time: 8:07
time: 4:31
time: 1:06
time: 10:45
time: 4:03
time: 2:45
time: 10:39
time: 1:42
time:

◇ ◇ ◇ ◇ ◇ ◇ ◇

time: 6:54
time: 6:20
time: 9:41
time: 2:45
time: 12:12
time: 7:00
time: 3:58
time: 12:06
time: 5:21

◇ ◇ ◇ ◇ ◇ ◇ ◇

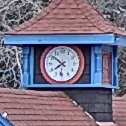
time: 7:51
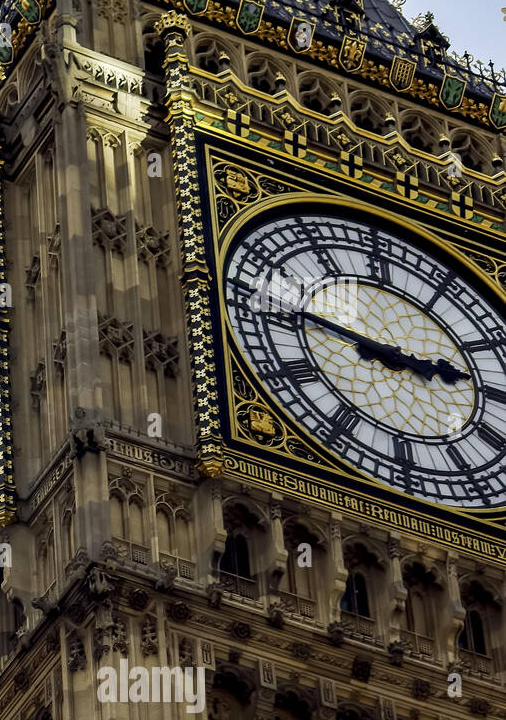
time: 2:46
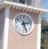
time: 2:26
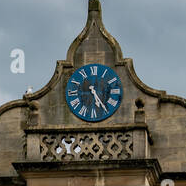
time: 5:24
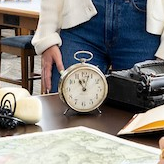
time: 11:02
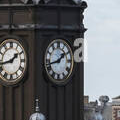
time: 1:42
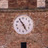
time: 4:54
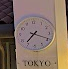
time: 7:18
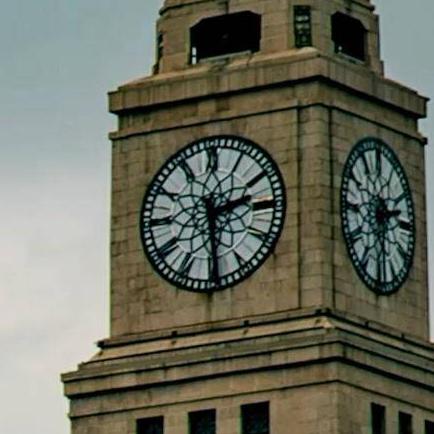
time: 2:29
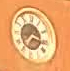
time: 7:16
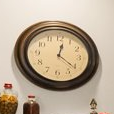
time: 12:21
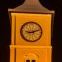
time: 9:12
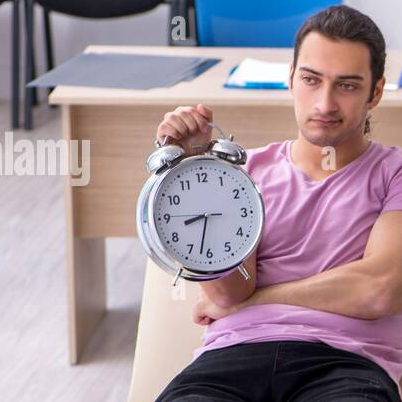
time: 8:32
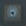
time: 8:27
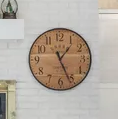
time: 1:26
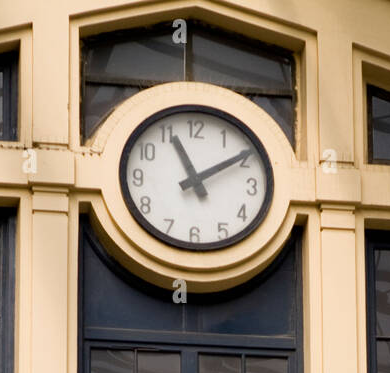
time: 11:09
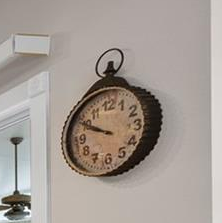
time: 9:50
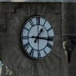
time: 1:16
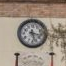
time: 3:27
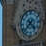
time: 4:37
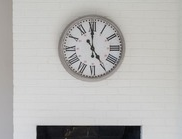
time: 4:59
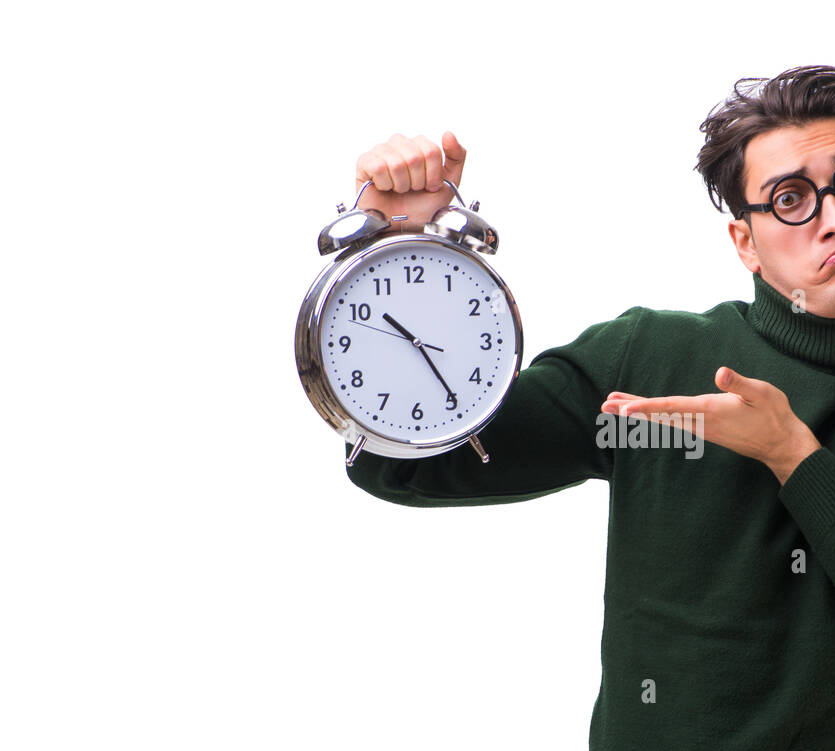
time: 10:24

◇ ◇ ◇ ◇ ◇ ◇ ◇

▶ _TASK INSTRUCTIONS_: Reproduce the rows word for word, starting with the line that contains "time: 11:02" and continuing through the line that contains "time: 10:24". Omit the pictures from your copy.

▶ _FINISHED EXERCISE_:
time: 11:02
time: 1:42
time: 4:54
time: 7:18
time: 2:29
time: 7:16
time: 12:21
time: 9:12
time: 8:32
time: 8:27
time: 1:26
time: 11:09
time: 9:50
time: 1:16
time: 3:27
time: 4:37
time: 4:59
time: 10:24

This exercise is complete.